### PAGE TEXT
Equivalent disables the generation of operations for arrays of equal length and content that are not ordered.

func Factorize

func Factorize() Option

Factorize enables factorization of operations.

Example
package main

import (
	"fmt"
	"log"

	"github.com/rickslick/jsondiff"
)

func main() {
	source := `{"a":[1,2,3],"b":{"foo":"bar"}}`
	target := `{"a":[1,2,3],"c":[1,2,3],"d":{"foo":"bar"}}`

	patch, err := jsondiff.CompareJSONOpts(
		[]byte(source),
		[]byte(target),
		jsondiff.Factorize(),
	)
	if err != nil {
		log.Fatal(err)
	}
	for _, op := range patch {
		fmt.Printf("%s\n", op)
	}
}
Output:

{"op":"copy","from":"/a","path":"/c"}
{"op":"move","from":"/b","path":"/d"}

func Invertible

func Invertible() Option

Invertible enables the generation of an invertible patch, by preceding each remove and replace operation by a test operation that verifies the value at the path that is being removed/replaced. Note that copy operations are not invertible, and as such, using this option disable the usage of copy operation in favor of add operations.

Example
package main

import (
	"fmt"
	"log"

	"github.com/rickslick/jsondiff"
)

func main() {
	source := `{"a":"1","b":"2"}`
	target := `{"a":"3","c":"4"}`

	patch, err := jsondiff.CompareJSONOpts(
		[]byte(source),
		[]byte(target),
		jsondiff.Invertible(),
	)
	if err != nil {
		log.Fatal(err)
	}
	for _, op := range patch {
		fmt.Printf("%s\n", op)
	}
}
Output:

{"op":"test","path":"/a","value":"1"}
{"op":"replace","path":"/a","value":"3"}
{"op":"test","path":"/b","value":"2"}
{"op":"remove","path":"/b"}
{"op":"add","path":"/c","value":"4"}

func Rationalize

func Rationalize() Option

Rationalize enables rationalization of operations.

type Patch

type Patch []Operation

Patch represents a series of JSON Patch operations.

func Compare

func Compare(source, target interface{}) (Patch, error)

Compare compares the JSON representations of the given values and returns the differences relative to the former as a list of JSON Patch operations.

Example
package main

import (
	"fmt"
	"log"

	"github.com/rickslick/jsondiff"

### PROVIDED DATA
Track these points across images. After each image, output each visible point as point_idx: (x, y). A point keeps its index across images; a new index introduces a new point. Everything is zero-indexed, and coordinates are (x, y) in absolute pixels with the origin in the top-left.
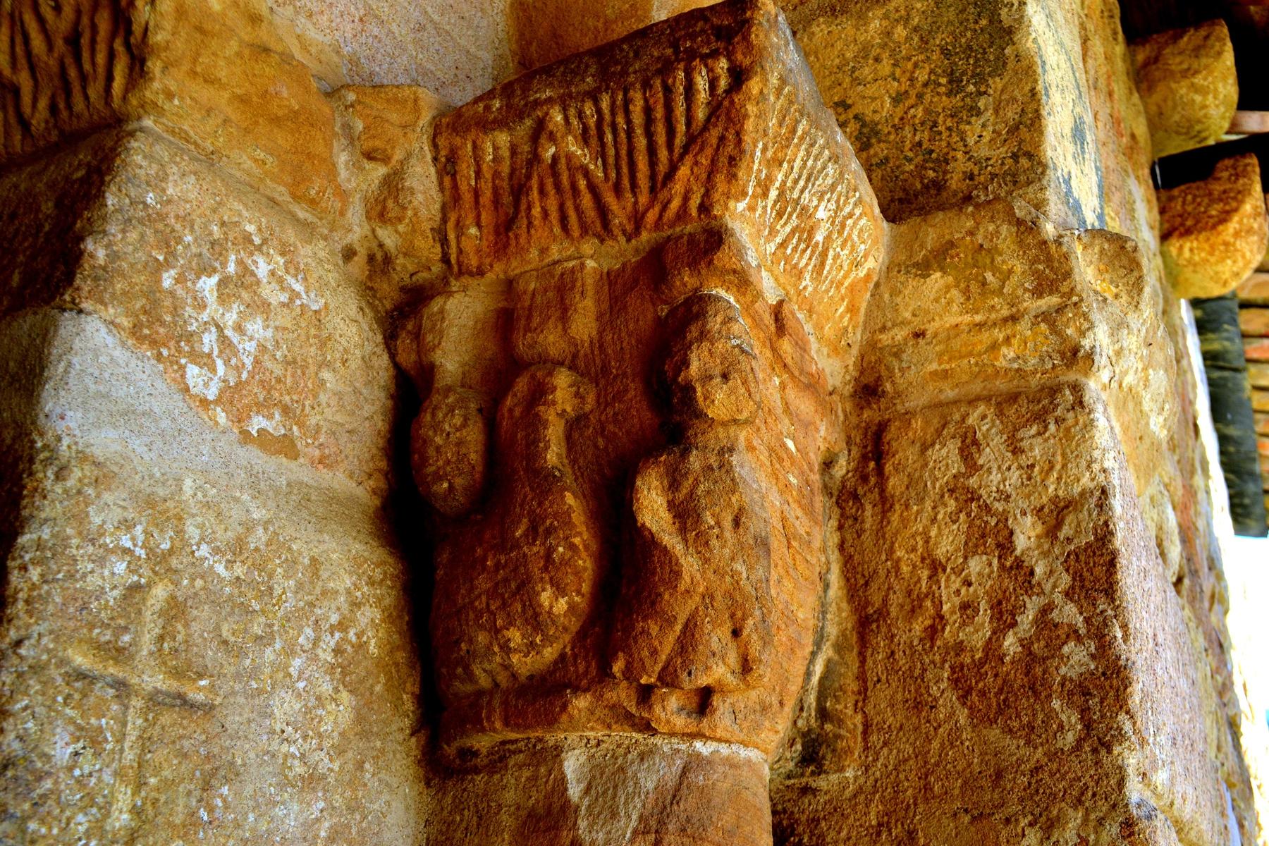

### WORK REQUIRED
In the jsondiff documentation, what does the Invertible option put before each remove and replace operation? You won't need the lines.

### TASK OUTPUT
A test operation that verifies the value at the path being removed or replaced.